**REQUIRED WORK**
Could you carry on the passage about Battle.net's Warcraft III ladder and matchmaking, picking up right after its last sentence?

**EXCERPT TO READ**
__________

3. Players cannot cherry-pick opponents or environments to improve their ranking. They must play randomly chosen opponents on neutral ground.

Battle.net's ladder system has been revamped for Warcraft III. This new system promotes active competition and maintains the ladder's integrity. The anonymous matchmaking system (AMM) prevents win trading and ensures that high-level players face opponents of similar skill. The AMM anonymously matches players based on skill level, and randomly selects maps based on the players' preferences. Players can choose their race, but most other game options are preset by the designers, resulting in a higher level of play.

If you're not into anonymous play, arranged team games are possible, but they are isolated on a special ladder of their own. This is done to prevent any kind of player collusion from tainting the main ladder results.

You can find many of the very same dangers echoed in the "practical issues" section of the Elo rating Wikipedia entry. Chess games and real-time strategy games are completely different things, but they have strikingly similar ranking and matching pathologies.

__________

**DATASET ENTRIES**

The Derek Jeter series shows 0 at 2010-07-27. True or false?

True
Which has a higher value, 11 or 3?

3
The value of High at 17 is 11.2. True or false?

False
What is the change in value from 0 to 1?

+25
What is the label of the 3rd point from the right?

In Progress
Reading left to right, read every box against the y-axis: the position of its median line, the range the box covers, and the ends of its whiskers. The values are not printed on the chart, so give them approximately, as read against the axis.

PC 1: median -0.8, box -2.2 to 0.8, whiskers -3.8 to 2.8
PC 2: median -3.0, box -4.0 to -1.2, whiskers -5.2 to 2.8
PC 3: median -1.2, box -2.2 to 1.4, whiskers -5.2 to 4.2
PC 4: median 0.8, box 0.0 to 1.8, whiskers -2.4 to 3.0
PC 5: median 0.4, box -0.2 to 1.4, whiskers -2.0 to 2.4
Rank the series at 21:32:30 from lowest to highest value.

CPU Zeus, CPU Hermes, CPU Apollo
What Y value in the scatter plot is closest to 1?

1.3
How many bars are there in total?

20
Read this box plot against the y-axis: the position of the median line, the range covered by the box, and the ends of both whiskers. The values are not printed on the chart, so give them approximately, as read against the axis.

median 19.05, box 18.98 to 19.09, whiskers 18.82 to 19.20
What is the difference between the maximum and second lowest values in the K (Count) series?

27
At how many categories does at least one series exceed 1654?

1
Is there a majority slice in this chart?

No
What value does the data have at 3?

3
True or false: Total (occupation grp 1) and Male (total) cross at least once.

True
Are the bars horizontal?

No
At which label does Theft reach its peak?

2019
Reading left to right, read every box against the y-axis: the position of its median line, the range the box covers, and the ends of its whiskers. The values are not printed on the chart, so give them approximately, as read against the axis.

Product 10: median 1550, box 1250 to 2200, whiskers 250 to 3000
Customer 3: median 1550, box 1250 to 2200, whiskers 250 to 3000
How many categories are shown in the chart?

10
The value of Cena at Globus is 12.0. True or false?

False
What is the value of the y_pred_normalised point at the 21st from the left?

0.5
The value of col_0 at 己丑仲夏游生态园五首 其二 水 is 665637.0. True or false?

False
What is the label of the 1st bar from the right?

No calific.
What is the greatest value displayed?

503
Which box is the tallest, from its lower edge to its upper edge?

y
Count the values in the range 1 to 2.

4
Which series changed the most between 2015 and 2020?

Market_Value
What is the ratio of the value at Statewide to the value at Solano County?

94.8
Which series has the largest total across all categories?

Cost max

__________

**EXPECTED OUTPUT**
One particular weakness of the Elo system is the overly simplified assumption that the performance of every player will follow a normal distribution. This is a more severe problem than you might think, as it disproportionately affects new and beginning players. As Blizzard noted above, "Novice players would all too often find themselves in unfair matches against very skilled opponents." For many games, a large proportion of your audience will be novices. If these novice players experience several bad mismatches, they may never come back, and pretty soon you won't have a community of gamers to match anyone against.

Most modern implementations of the Elo system make adjustments to rectify this glaring flaw:

Subsequent statistical tests have shown that chess performance is almost certainly not normally distributed. Weaker players have significantly greater winning chances than Elo's model predicts. Therefore, both the USCF and FIDE have switched to formulas based on the logistic distribution. However, in deference to Elo's contribution, both organizations are still commonly said to use "the Elo system".

Perhaps the most modern variant of Elo is Microsoft's TrueSkill ranking system used on its Xbox Live online gaming network. The TrueSkill system has better provisions for scoring team games, whereas Elo is based on the single player per game model. But TrueSkill's main innovation is incorporating the uncertainty of a player's rating deeply into the mathematical model.

Rather than assuming a single fixed skill for each player, the system characterises its belief using a bell-curve belief distribution (also referred to as Gaussian) which is uniquely described by its mean μ (mu) ("peak point") and standard deviation σ (sigma) ("spread"). An exemplary belief is shown in the figure.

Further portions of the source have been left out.